§ **JOB ITEM**:
Substitute "Miscellaneous" for "Divers" in the part that opens with the first line of the entries and closes with the line containing "Montevideo en las". Write out that part again with everything else unchanged.

(Saved data entries)

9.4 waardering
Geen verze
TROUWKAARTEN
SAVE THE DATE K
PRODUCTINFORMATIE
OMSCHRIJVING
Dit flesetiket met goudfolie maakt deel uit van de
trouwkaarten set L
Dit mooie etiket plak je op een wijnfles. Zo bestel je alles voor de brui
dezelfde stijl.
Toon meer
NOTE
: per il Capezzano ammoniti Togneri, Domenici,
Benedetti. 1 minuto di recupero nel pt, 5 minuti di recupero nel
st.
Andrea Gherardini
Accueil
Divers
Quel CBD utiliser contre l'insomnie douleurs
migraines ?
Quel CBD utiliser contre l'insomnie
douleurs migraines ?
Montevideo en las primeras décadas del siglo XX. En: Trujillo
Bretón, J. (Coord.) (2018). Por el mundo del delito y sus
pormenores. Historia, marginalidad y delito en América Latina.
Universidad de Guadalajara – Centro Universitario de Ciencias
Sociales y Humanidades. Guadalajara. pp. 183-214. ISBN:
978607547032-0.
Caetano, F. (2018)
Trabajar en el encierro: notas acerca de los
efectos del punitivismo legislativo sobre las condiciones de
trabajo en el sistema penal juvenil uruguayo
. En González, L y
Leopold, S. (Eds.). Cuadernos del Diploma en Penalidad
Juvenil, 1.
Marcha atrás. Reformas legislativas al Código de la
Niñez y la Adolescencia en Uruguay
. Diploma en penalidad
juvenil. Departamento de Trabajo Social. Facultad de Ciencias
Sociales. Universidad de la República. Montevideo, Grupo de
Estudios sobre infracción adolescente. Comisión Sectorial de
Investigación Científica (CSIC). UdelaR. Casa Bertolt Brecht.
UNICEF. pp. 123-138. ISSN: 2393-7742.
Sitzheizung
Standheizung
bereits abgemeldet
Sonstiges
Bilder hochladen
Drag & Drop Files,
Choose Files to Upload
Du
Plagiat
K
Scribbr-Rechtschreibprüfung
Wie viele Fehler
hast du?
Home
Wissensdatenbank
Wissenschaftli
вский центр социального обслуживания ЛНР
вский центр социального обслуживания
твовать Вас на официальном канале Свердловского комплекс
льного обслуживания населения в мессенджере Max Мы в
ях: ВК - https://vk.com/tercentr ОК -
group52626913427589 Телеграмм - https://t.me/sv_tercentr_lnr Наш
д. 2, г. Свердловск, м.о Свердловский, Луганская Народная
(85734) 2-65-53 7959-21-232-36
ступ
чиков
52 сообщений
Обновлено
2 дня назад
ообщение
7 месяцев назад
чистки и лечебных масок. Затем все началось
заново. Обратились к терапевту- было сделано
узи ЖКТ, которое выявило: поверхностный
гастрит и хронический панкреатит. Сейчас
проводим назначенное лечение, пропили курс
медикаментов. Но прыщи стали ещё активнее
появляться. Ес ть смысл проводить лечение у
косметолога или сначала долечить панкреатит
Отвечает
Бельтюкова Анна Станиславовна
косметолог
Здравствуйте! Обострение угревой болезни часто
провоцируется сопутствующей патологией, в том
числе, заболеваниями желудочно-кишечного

§ **THE ANSWER**:
9.4 waardering
Geen verze
TROUWKAARTEN
SAVE THE DATE K
PRODUCTINFORMATIE
OMSCHRIJVING
Dit flesetiket met goudfolie maakt deel uit van de
trouwkaarten set L
Dit mooie etiket plak je op een wijnfles. Zo bestel je alles voor de brui
dezelfde stijl.
Toon meer
NOTE
: per il Capezzano ammoniti Togneri, Domenici,
Benedetti. 1 minuto di recupero nel pt, 5 minuti di recupero nel
st.
Andrea Gherardini
Accueil
Miscellaneous
Quel CBD utiliser contre l'insomnie douleurs
migraines ?
Quel CBD utiliser contre l'insomnie
douleurs migraines ?
Montevideo en las primeras décadas del siglo XX. En: Trujillo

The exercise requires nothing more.